Ekran başında geçirdiğimiz sürenin artmasıyla birlikte zaman algımız da biz fark etmeden bir dönüşüm içerisinde oluyor. Ekranı yalnızca bir hareketle kaydırarak sürekli bir akış halinde olmak ve sizin için oluşturulan algoritmasıyla ilginizi çekecek içerikleri bu akışta sunuyor oluşu odaklanma süresinin değişmesiyle yakından ilgili.

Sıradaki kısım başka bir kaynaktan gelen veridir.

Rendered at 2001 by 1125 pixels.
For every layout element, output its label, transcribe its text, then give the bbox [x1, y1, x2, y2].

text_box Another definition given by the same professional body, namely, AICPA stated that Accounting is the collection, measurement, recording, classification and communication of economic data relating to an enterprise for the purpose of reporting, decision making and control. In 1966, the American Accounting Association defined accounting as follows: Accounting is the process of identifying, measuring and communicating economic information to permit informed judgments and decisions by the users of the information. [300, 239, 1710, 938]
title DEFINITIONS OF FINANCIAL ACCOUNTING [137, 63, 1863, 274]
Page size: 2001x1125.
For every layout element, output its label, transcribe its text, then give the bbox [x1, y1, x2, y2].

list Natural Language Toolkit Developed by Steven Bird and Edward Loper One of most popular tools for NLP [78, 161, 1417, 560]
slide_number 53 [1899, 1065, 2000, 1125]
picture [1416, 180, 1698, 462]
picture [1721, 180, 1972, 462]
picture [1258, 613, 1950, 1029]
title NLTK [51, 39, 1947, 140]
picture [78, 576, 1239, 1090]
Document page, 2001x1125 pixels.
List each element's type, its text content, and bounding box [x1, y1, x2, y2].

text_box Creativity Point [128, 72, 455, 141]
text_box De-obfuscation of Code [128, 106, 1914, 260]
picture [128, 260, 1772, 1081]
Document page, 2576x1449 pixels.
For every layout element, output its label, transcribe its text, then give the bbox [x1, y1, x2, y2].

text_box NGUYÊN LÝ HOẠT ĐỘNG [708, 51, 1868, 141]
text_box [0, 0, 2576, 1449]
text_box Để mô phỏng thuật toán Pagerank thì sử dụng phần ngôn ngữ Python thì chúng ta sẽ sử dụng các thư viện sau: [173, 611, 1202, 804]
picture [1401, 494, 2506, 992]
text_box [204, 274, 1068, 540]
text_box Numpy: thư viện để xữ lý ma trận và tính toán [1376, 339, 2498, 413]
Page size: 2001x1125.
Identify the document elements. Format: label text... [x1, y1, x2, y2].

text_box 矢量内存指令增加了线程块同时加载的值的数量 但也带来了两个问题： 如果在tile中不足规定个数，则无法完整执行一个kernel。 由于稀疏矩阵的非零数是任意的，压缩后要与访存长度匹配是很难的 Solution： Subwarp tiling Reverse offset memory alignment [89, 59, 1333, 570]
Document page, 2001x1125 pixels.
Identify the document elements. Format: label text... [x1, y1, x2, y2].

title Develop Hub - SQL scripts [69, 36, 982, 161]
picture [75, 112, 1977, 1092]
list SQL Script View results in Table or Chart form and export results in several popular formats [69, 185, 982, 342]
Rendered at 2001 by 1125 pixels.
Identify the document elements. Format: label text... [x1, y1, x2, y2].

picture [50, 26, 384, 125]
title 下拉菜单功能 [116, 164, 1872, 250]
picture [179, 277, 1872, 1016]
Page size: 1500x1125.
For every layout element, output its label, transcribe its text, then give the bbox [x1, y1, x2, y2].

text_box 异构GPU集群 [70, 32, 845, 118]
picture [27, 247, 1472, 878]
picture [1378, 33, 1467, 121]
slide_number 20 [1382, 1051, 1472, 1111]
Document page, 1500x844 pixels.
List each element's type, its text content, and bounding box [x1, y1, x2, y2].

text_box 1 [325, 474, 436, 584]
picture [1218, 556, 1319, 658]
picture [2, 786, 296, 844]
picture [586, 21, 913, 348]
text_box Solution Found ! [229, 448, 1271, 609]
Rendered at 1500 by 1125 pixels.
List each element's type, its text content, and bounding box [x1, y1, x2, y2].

Aynı zaman diliminde farklı farklı bir sürü içeriği algılamaya çalışıyoruz. Sürekli farklı görüntü ve sesleri hızlıca tüketip bir sonrakine geçiyoruz. Kısa süreli bir unutma ve ardından tekrar algılanması gereken bambaşka bir içerikle karşı karşıya kalıyoruz. Uzun bir süre geçiriyoruz ama zaman algımız bunu böyle adlandıramıyor. Adeta zamanda bir kırılma yaşanıyor.


Alışkanlıkları ve hayata bakış açımızı etkileyen sosyal medya, vaktimizi verimli geçirdiğimiz sürece faydalı olmaya devam ediyor ancak algıladıklarımız gelip geçici anlık duygulara hizmet ediyorsa ve zihinsel bir tasnife uğramadan öylece unutulacaksa vaktin ne kadar kıymetli olduğunu kendimize hatırlatmakta fayda var.

Sosyal medya hesaplarımız, kendimize ait konfor alanlarımızdır belki de. Paylaşarak, görerek birlikte olduğumuzu hissediyoruz ve zaman işte böyle fark ettirmeden hızlıca akıp gidiyor.